All the negative reactions here come from IT workers, who want their job places secured. But you see, as one previous reply pointed out, it's just replacing the monkeys. Imagine you current job. How much of it could be automised? Maybe not in the current configuration, but what if we had more standards (like XML, like standard hardware, ...).
This is going to happen, so the best thing to do is to climb up the ladder, and try to be ahead of it. It may be a lot of work in the beginning, but it could reduce work (and costs) in the end. This is similar to HP + (Compaq + Digital) who are reducing their server line from three types to one. It will cut in our flesh now, but it will allow us to grow as a whole.
It's life, my friends, don't think you're immune for it.
Teenagers these days don't have as much sex as they want each other to think they do.
How about a word processor that will automatically correct me when I type "the" instead of "the"? I mean THE. THE THE THE. T-E-H, there. Oh wait, they already have that, and it's the most annoying feature ever. When you get computer that think they know what's best for you, bad things are going to happen. Even with something as simple as TEH. Imagine if it was advanced things like too many processes, think how much of an obscure problem it would be for a novice user to track down when they really do want too many processes? Anyway, I think it's a bad idea.
Although it's ostensibly about "self healing", it seems the largest portion of the page was about databases that self-optimize their queries. They make a big deal about Microsoft having stuff like that out, and that IBM has some big thing coming soon (LEO).
AFAIK, the free and open-source PostgreSQL also has similar technology built in.
*YAWN*
Come back when there's something to read, eh?

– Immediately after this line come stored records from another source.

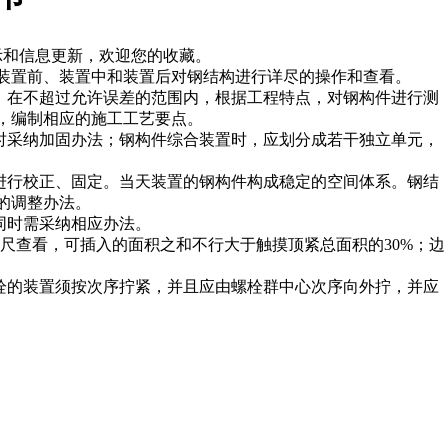
示和信息更新，欢迎您的收藏。
装置前、装置中和装置后对钢结构进行详尽的操作和查看。
，在不超过允许误差的范围内，根据工程特点，对钢构件进行测
，编制相应的施工工艺要点。
时采纳加固办法；钢构件综合装置时，应划分成若干独立单元，
进行校正、固定。当天装置的钢构件构成稳定的空间体系。钢结
的调整办法。
同时需采纳相应办法。
塞尺查看，可插入的面积之和不行大于触摸顶紧总面积的30%；边
栓的装置须按次序拧紧，并且应由螺栓群中心次序向外拧，并应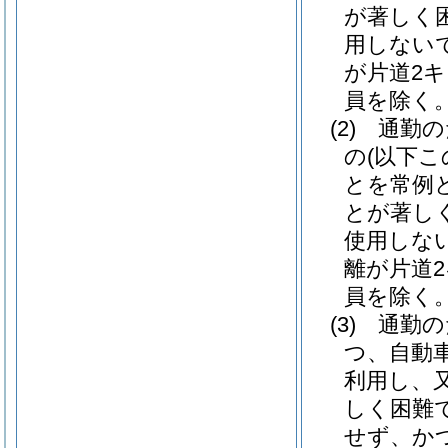
が著しく
用しない
が片道2
員を除く。
(2)
通勤の
の
(以下
とを常例
とが著し
使用しな
離が片道
員を除く。
(3)
通勤の
つ、自動
利用し、
しく困難
せず、か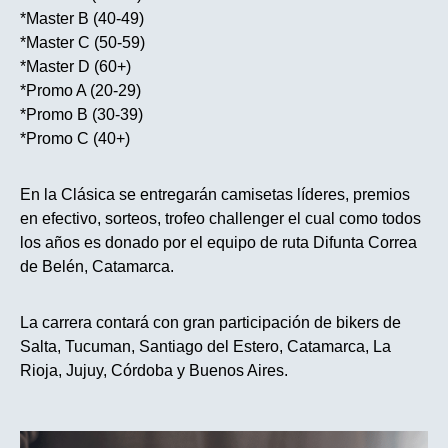
*Master B (40-49)
*Master C (50-59)
*Master D (60+)
*Promo A (20-29)
*Promo B (30-39)
*Promo C (40+)
En la Clásica se entregarán camisetas líderes, premios
en efectivo, sorteos, trofeo challenger el cual como todos
los años es donado por el equipo de ruta Difunta Correa
de Belén, Catamarca.
La carrera contará con gran participación de bikers de
Salta, Tucuman, Santiago del Estero, Catamarca, La
Rioja, Jujuy, Córdoba y Buenos Aires.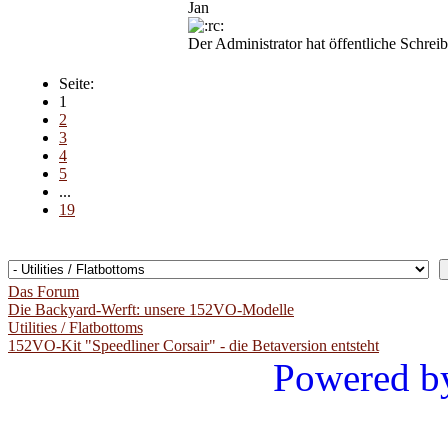
Jan
Der Administrator hat öffentliche Schreib
Seite:
1
2
3
4
5
...
19
Das Forum
Die Backyard-Werft: unsere 152VO-Modelle
Utilities / Flatbottoms
152VO-Kit "Speedliner Corsair" - die Betaversion entsteht
Powered b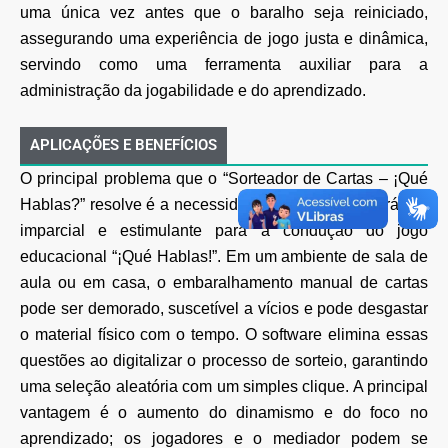
uma única vez antes que
o baralho seja reiniciado,
assegurando uma experiência de jogo justa e dinâmica,
servindo como uma
ferramenta auxiliar para a
administração da jogabilidade e do aprendizado.
APLICAÇÕES E BENEFÍCIOS
O principal problema que o “Sorteador de Cartas – ¡Qué
Hablas?” resolve é a necessidade de um método
prático,
imparcial e estimulante para a condução do jogo
educacional “¡Qué Hablas!”. Em um ambiente
de sala de
aula ou em casa, o embaralhamento manual de cartas
pode ser demorado, suscetível a vícios
e pode desgastar
o material físico com o tempo. O software elimina essas
questões ao digitalizar o
processo de sorteio, garantindo
uma seleção aleatória com um simples clique. A principal
vantagem é o
aumento do dinamismo e do foco no
aprendizado; os jogadores e o mediador podem se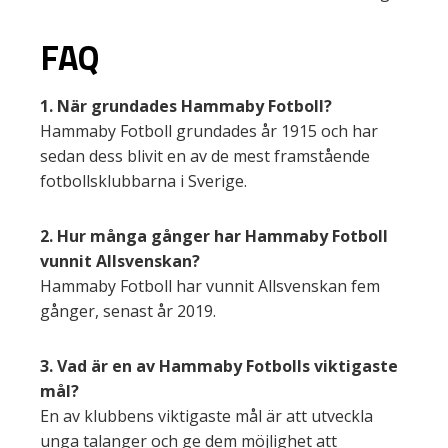
FAQ
1. När grundades Hammaby Fotboll?
Hammaby Fotboll grundades år 1915 och har
sedan dess blivit en av de mest framstående
fotbollsklubbarna i Sverige.
2. Hur många gånger har Hammaby Fotboll
vunnit Allsvenskan?
Hammaby Fotboll har vunnit Allsvenskan fem
gånger, senast år 2019.
3. Vad är en av Hammaby Fotbolls viktigaste
mål?
En av klubbens viktigaste mål är att utveckla
unga talanger och ge dem möjlighet att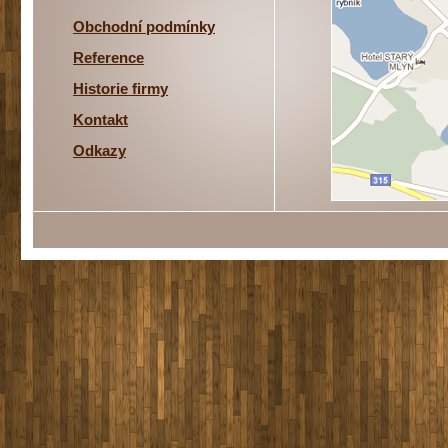
Obchodní podmínky
Reference
Historie firmy
Kontakt
Odkazy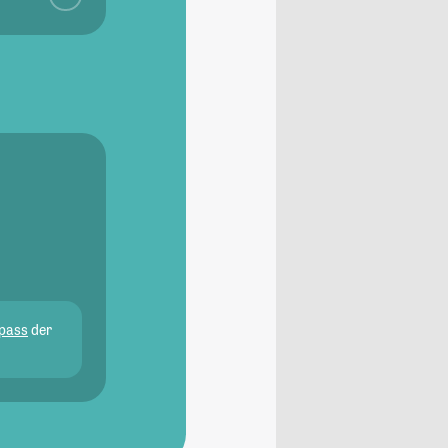
pass
der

I have no problem with your religion until you decide it's reason to deprive others of the truth.
Your body automatically does it all
If our bodies worked the way we wanted, things would be very different. First, you'd get a huge boost of adrenaline so you could outrun the dog. Also, although your heart would speed up, you'd have no risk of a heart attack or other complications from overexerting yourself. You wouldn't get tired. And you'd be equipped with built in weapons for annihilating hostile canines.
You'd also never have to worry about getting nervous trying to talk to that new cutie at work, acne wouldn't exist, and we all be our ideal weight.
Our bodies, at best, make fair attempts at adjusting to situations, but they blow it as often as they get it right. Frankly, if our computers become as reliable as our bodies, I'm going to invest in pencils.